AIM OF THE TASK: Repeat the listing that follows character for character, omitting images.

SOURCE INFORMATION:
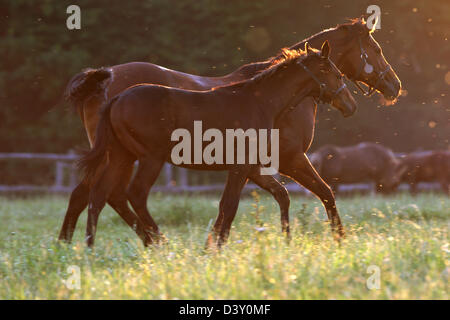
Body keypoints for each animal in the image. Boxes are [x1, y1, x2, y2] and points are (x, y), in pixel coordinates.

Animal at [59, 18, 400, 245]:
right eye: (375, 48)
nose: (394, 86)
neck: (263, 99)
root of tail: (109, 87)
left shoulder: (254, 167)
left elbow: (275, 197)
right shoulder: (288, 159)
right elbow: (322, 192)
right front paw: (339, 238)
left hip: (119, 155)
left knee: (95, 194)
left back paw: (76, 245)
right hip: (145, 158)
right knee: (123, 194)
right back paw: (155, 243)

YOUR RESPONSE:
Body keypoints for each animal in the image. Boxes are [x1, y1, x2, y2] and points are (x, y), in pixel coordinates.

Animal at [59, 18, 400, 245]:
right eye: (375, 48)
nose: (394, 86)
neck: (263, 99)
root of tail: (109, 87)
left shoulder: (254, 167)
left elbow: (275, 197)
right shoulder: (288, 159)
right elbow: (322, 192)
right front paw: (339, 238)
left hip: (119, 155)
left knee: (95, 194)
left back paw: (76, 245)
right hip: (145, 158)
right knee: (123, 194)
right back paw: (155, 243)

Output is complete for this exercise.